Niente rivoluzioni per la contabilità pubblica. Solo un’altra riforma inutile.

In un precedente articolo avevamo posto, non senza preoccupazioni, il tema dell’impatto della riscrittura in senso privatistico della contabilità pubblica prevista dal PNRR. 

Ora a fugare i timori arriva il verbale della Commissione Arconet del 15 febbraio scorso, nel quale si riporta la risposta del “Comitato Direttivo della Struttura di governo della riforma 1.15” (sic!) il quale chiarisce che:

1) la contabilità economico patrimoniale non sostituirà la contabilità finanziaria che conserverà il ruolo di contabilità autorizzatoria;

2) la contabilità finanziaria sarà integrata con il nuovo sistema di contabilità economico patrimoniale secondo il modello utilizzato dallo Stato.

Pertanto, la tanto sbandierata riforma “costituisce un percorso di perfezionamento del sistema contabile previsto dal decreto legislativo n. 118 del 2011, da realizzare attraverso un adeguamento del principio contabile applicato concernente la contabilità economico patrimoniale vigente ai nuovi standard nazionali ITAS ispirati agli IPSAS”.

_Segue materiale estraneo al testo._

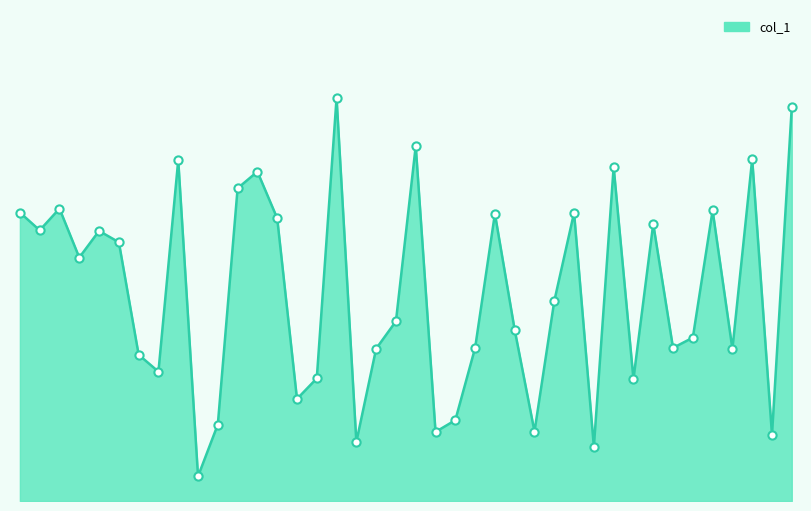

Is this an area chart (filled region under the line)?

Yes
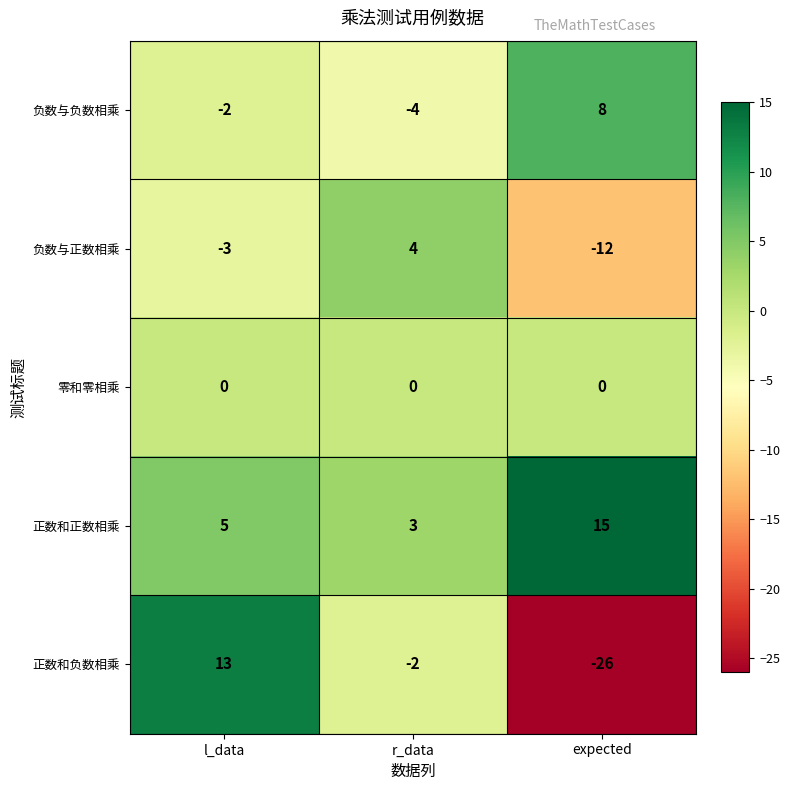

What is the maximum value shown in the chart?

15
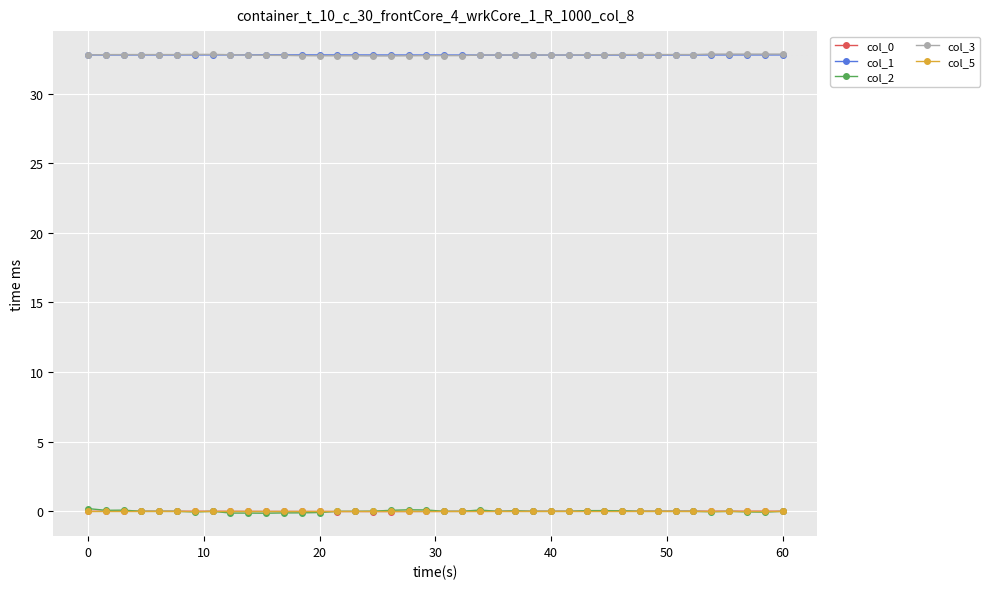

How many lines are shown in the chart?

5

Come dire: molto rumore per nulla. La contabilità economico-patrimoniale resterà la sorella minore di quella finanziaria, che quasi nessuno considera in ragione della sua valenza “meramente conoscitiva” e che infatti non si applica al di sotto dei 5.000 abitanti. 

Ma le riforme PNRR non dovevano cambiare la faccia al Paese?